The playing here has a rhapsodic, improvisatory quality which is utterly beguiling; the interpolated trills and flourishes, beginning immediately even in the opening aria, seem to derive from the sheer joy and exuberance Sokilov experiences in playing this timeless music. His mechanical prestidigitation is a thing of wonder yet its percussive regularity is tempered and balanced by the whimsy of the pianist's phrasing in the lyrical sections. There is enormous variety of mood and approach within this concert; the fifth variation is the epitome of insouciant Romaticism, like a rippling brook, whereas in No.8 Sokolov out-Goulds Gould for manic attack.
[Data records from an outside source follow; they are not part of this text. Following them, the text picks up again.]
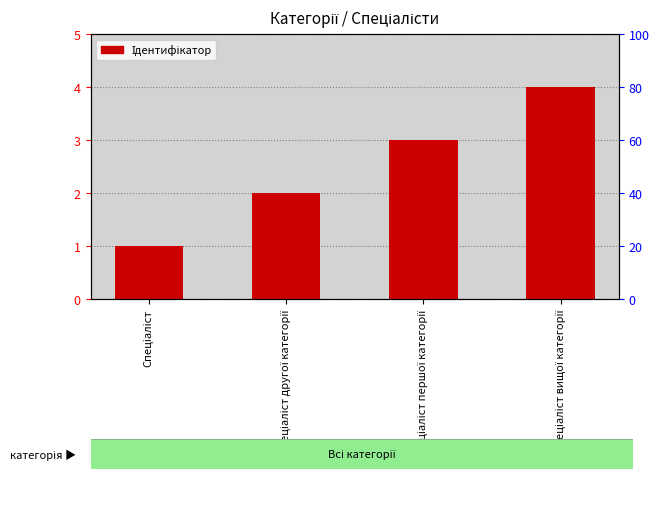

At which label is the value closest to 2?

Спеціаліст другої категорії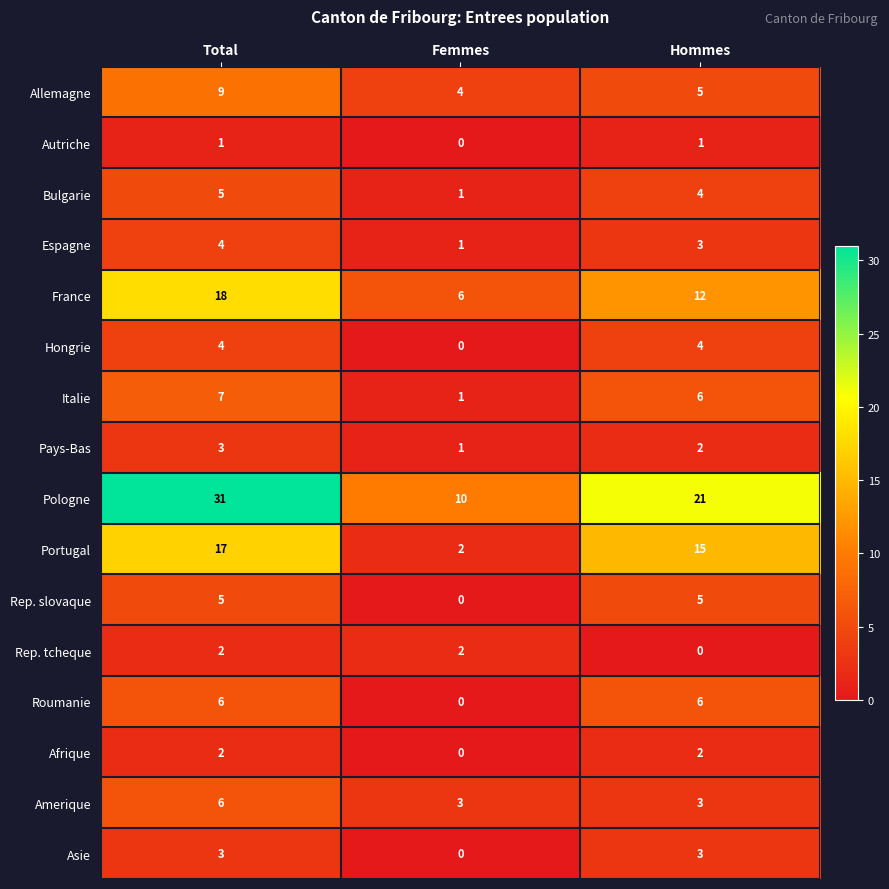

How many values in Afrique are above zero?

2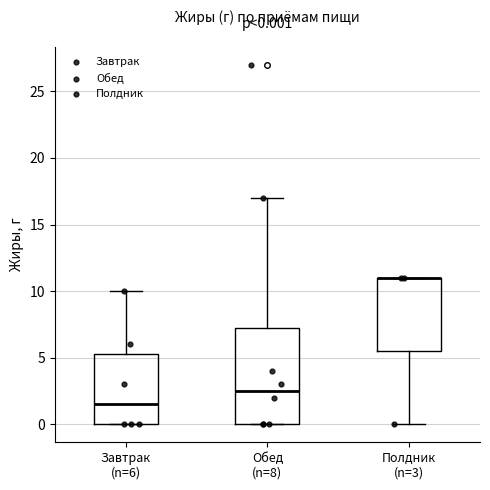

Comparing the boxes themselves (not the whiskers), which one is the tallest?

Обед (n=8)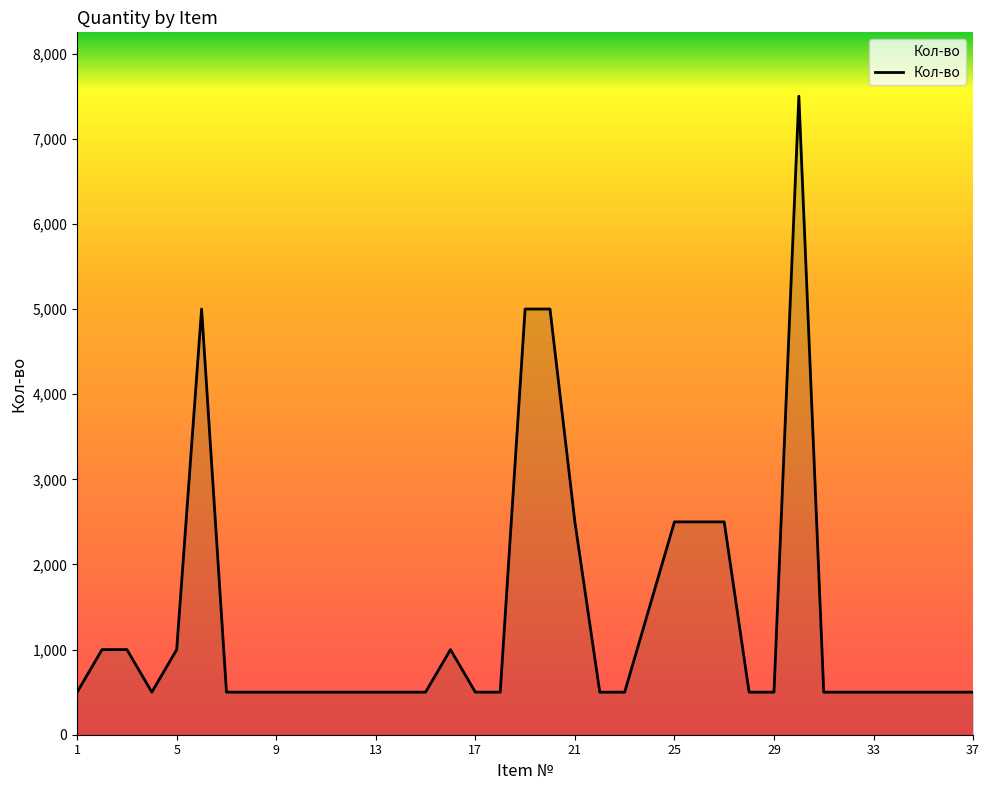

What is the greatest value displayed?

7500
The "Black Pearl" is by contrast almost too restrained and hesitant, courting stasis. One accusation you certainly cannot level at Sokolov is that his interpretation lacks personality
Unfortunately, the boxy, aggressive recording by Melodiya acoustic harkens back to another Russian (Soviet) style of recording, and the famed knowledgeable attentiveness of Russian audiences is belied by the inconsiderate hacks and sneezes which punctuate the playing. Such a pity that this most characterful, idiosyncratic and indeed fascinating account is marred by clangourous sound and Yahoos in the front seats.
The Partita and English Suite which complete CD2 are from other live concerts. Brilliantly executed, they are also in better sound before more appreciative and better disciplined listeners.